Upgrade Procedures

This guide covers safe upgrade procedures for Geode, including pre-upgrade planning, various upgrade strategies, and rollback procedures.

Overview

Geode supports multiple upgrade strategies:

StrategyDowntimeComplexityUse Case
In-placeMinutesLowDevelopment, small production
RollingZeroMediumDistributed clusters
Blue-greenZeroHighCritical production
CanaryZeroHighLarge-scale deployments

Pre-Upgrade Planning

Compatibility Matrix

From VersionTo VersionUpgrade PathNotes
0.16.x0.17.xDirectConfig changes required
0.17.x0.18.xDirectAuth now required by default
0.15.x0.18.xStagedVia 0.16.x, 0.17.x

Pre-Upgrade Checklist

# 1. Check current version
geode --version

# 2. Review release notes for target version
# https://geodedb.com/docs/releases/

# 3. Check system requirements
# - Zig version compatibility
# - OS version compatibility
# - Hardware requirements

# 4. Verify backup status
geode backup --dest s3://bucket/backups --list

# 5. Create pre-upgrade backup
geode backup \
  --dest s3://bucket/backups \
  --mode full \
  --label "pre-upgrade-$(date +%Y%m%d)"

# 6. Test upgrade in staging
# - Deploy to staging environment first
# - Run full test suite
# - Verify application compatibility

# 7. Document current configuration
cp /etc/geode/geode.yaml /etc/geode/geode.yaml.backup
geode config show > config-dump.yaml

# 8. Plan maintenance window (if required)
# - Notify stakeholders
# - Schedule window
# - Prepare rollback plan

Breaking Changes Review

Review breaking changes for each version:

# v0.1.x -> v0.1.x Breaking Changes

authentication:
  # Was: optional (auth_enabled: false by default)
  # Now: required (auth_enabled: true by default)
  action: Configure authentication or explicitly disable

tls:
  # Was: auto_generate: true
  # Now: auto_generate: false (secure by default)
  action: Provide valid TLS certificates

hardcoded_credentials:
  # Was: Default admin/admin credentials
  # Now: Removed, must use environment variables
  action: Set GEODE_ADMIN_USERNAME and GEODE_DEFAULT_PASSWORD

In-Place Upgrade

For single-node deployments or development environments.

Procedure

#!/bin/bash
# in-place-upgrade.sh

set -euo pipefail

NEW_VERSION="0.1.3"
BACKUP_DIR="/var/lib/geode/upgrade-backup-$(date +%Y%m%d)"

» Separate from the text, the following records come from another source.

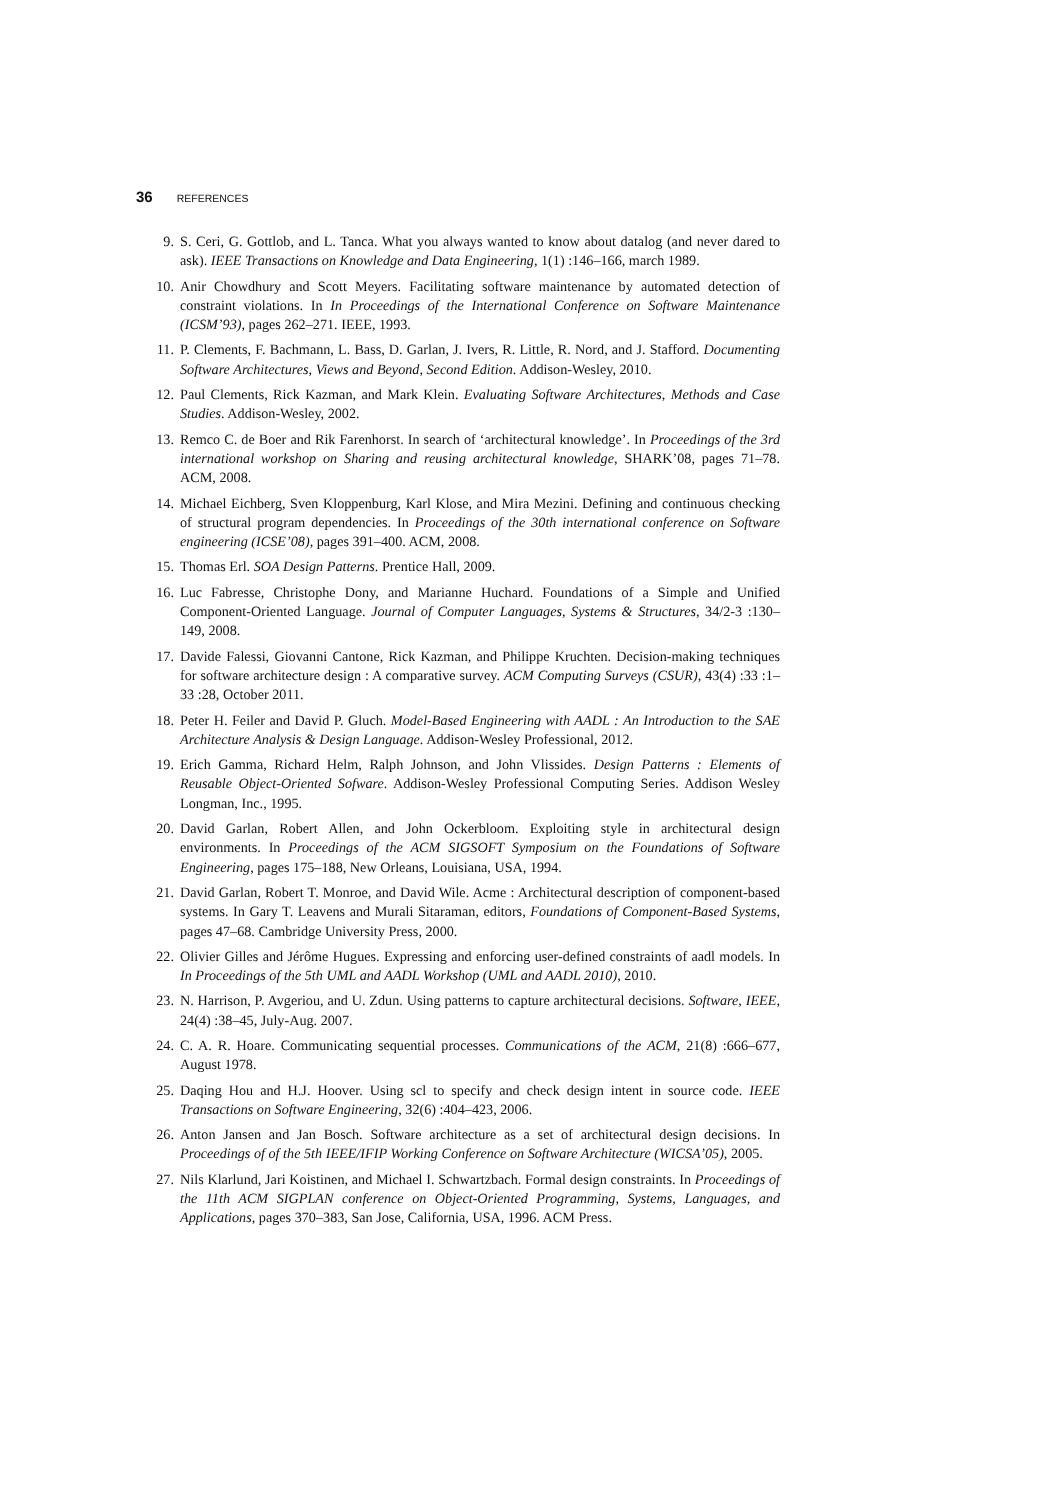36 REFERENCES
9. S. Ceri, G. Gottlob, and L. Tanca. What you always wanted to know about datalog (and never dared to ask). IEEE Transactions on Knowledge and Data Engineering, 1(1) :146–166, march 1989.
10. Anir Chowdhury and Scott Meyers. Facilitating software maintenance by automated detection of constraint violations. In In Proceedings of the International Conference on Software Maintenance (ICSM’93), pages 262–271. IEEE, 1993.
11. P. Clements, F. Bachmann, L. Bass, D. Garlan, J. Ivers, R. Little, R. Nord, and J. Stafford. Documenting Software Architectures, Views and Beyond, Second Edition. Addison-Wesley, 2010.
12. Paul Clements, Rick Kazman, and Mark Klein. Evaluating Software Architectures, Methods and Case Studies. Addison-Wesley, 2002.
13. Remco C. de Boer and Rik Farenhorst. In search of ‘architectural knowledge’. In Proceedings of the 3rd international workshop on Sharing and reusing architectural knowledge, SHARK’08, pages 71–78. ACM, 2008.
14. Michael Eichberg, Sven Kloppenburg, Karl Klose, and Mira Mezini. Defining and continuous checking of structural program dependencies. In Proceedings of the 30th international conference on Software engineering (ICSE’08), pages 391–400. ACM, 2008.
15. Thomas Erl. SOA Design Patterns. Prentice Hall, 2009.
16. Luc Fabresse, Christophe Dony, and Marianne Huchard. Foundations of a Simple and Unified Component-Oriented Language. Journal of Computer Languages, Systems & Structures, 34/2-3 :130–149, 2008.
17. Davide Falessi, Giovanni Cantone, Rick Kazman, and Philippe Kruchten. Decision-making techniques for software architecture design : A comparative survey. ACM Computing Surveys (CSUR), 43(4) :33 :1–33 :28, October 2011.
18. Peter H. Feiler and David P. Gluch. Model-Based Engineering with AADL : An Introduction to the SAE Architecture Analysis & Design Language. Addison-Wesley Professional, 2012.
19. Erich Gamma, Richard Helm, Ralph Johnson, and John Vlissides. Design Patterns : Elements of Reusable Object-Oriented Sofware. Addison-Wesley Professional Computing Series. Addison Wesley Longman, Inc., 1995.
20. David Garlan, Robert Allen, and John Ockerbloom. Exploiting style in architectural design environments. In Proceedings of the ACM SIGSOFT Symposium on the Foundations of Software Engineering, pages 175–188, New Orleans, Louisiana, USA, 1994.
21. David Garlan, Robert T. Monroe, and David Wile. Acme : Architectural description of component-based systems. In Gary T. Leavens and Murali Sitaraman, editors, Foundations of Component-Based Systems, pages 47–68. Cambridge University Press, 2000.
22. Olivier Gilles and Jérôme Hugues. Expressing and enforcing user-defined constraints of aadl models. In In Proceedings of the 5th UML and AADL Workshop (UML and AADL 2010), 2010.
23. N. Harrison, P. Avgeriou, and U. Zdun. Using patterns to capture architectural decisions. Software, IEEE, 24(4) :38–45, July-Aug. 2007.
24. C. A. R. Hoare. Communicating sequential processes. Communications of the ACM, 21(8) :666–677, August 1978.
25. Daqing Hou and H.J. Hoover. Using scl to specify and check design intent in source code. IEEE Transactions on Software Engineering, 32(6) :404–423, 2006.
26. Anton Jansen and Jan Bosch. Software architecture as a set of architectural design decisions. In Proceedings of of the 5th IEEE/IFIP Working Conference on Software Architecture (WICSA’05), 2005.
27. Nils Klarlund, Jari Koistinen, and Michael I. Schwartzbach. Formal design constraints. In Proceedings of the 11th ACM SIGPLAN conference on Object-Oriented Programming, Systems, Languages, and Applications, pages 370–383, San Jose, California, USA, 1996. ACM Press.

echo "=== In-Place Upgrade to $NEW_VERSION ==="

# 1. Pre-flight checks
echo "Running pre-flight checks..."
geode admin status
geode backup --dest s3://bucket/backups --list | head -5

# 2. Create backup
echo "Creating pre-upgrade backup..."
geode backup \
  --dest s3://bucket/backups \
  --mode full \
  --label "pre-upgrade-$NEW_VERSION"

# 3. Stop server gracefully
echo "Stopping Geode server..."
sudo systemctl stop geode

# Wait for clean shutdown
sleep 10

# 4. Backup binaries and config
echo "Backing up current installation..."
mkdir -p "$BACKUP_DIR"
cp /usr/local/bin/geode "$BACKUP_DIR/"
cp /etc/geode/geode.yaml "$BACKUP_DIR/"

# 5. Install new version
echo "Installing new version..."
# Option A: From release binary
curl -L "https://github.com/codeprosorg/geode/releases/download/v$NEW_VERSION/geode-linux-amd64" \
  -o /usr/local/bin/geode
chmod +x /usr/local/bin/geode

# Option B: Build from source
# git clone --branch "v$NEW_VERSION" https://github.com/codeprosorg/geode /tmp/geode
# cd /tmp/geode && make release
# cp ./zig-out/bin/geode /usr/local/bin/geode

# 6. Verify new version
echo "Verifying installation..."
geode --version

# 7. Update configuration (if needed)
echo "Updating configuration..."
# Apply any required config changes for new version
# geode config migrate --from 0.17.x --to 0.18.x

# 8. Start server
echo "Starting Geode server..."
sudo systemctl start geode

# 9. Wait for startup
echo "Waiting for server to start..."
sleep 10

# 10. Verify health
echo "Verifying server health..."
geode admin status
geode query "RETURN 1 AS health_check"

# 11. Run smoke tests
echo "Running smoke tests..."
# Add application-specific tests here

echo "=== Upgrade Complete ==="

Rollback Procedure

#!/bin/bash
# in-place-rollback.sh

BACKUP_DIR="/var/lib/geode/upgrade-backup-20260128"  # Adjust date

echo "=== Rolling Back Upgrade ==="

# 1. Stop server
sudo systemctl stop geode

# 2. Restore binary
cp "$BACKUP_DIR/geode" /usr/local/bin/geode

# 3. Restore configuration
cp "$BACKUP_DIR/geode.yaml" /etc/geode/geode.yaml

# 4. Start server
sudo systemctl start geode

# 5. Verify
geode --version
geode admin status

echo "=== Rollback Complete ==="

Rolling Upgrade

For distributed clusters with zero downtime.

Prerequisites

  • At least 3 nodes in cluster
  • Replication configured
  • Health checks enabled

Procedure

#!/bin/bash
# rolling-upgrade.sh

set -euo pipefail

NEW_VERSION="0.1.3"
NODES=("geode-node1" "geode-node2" "geode-node3")
GEODE_BIN_URL="https://releases.geodedb.com/v$NEW_VERSION/geode-linux-amd64"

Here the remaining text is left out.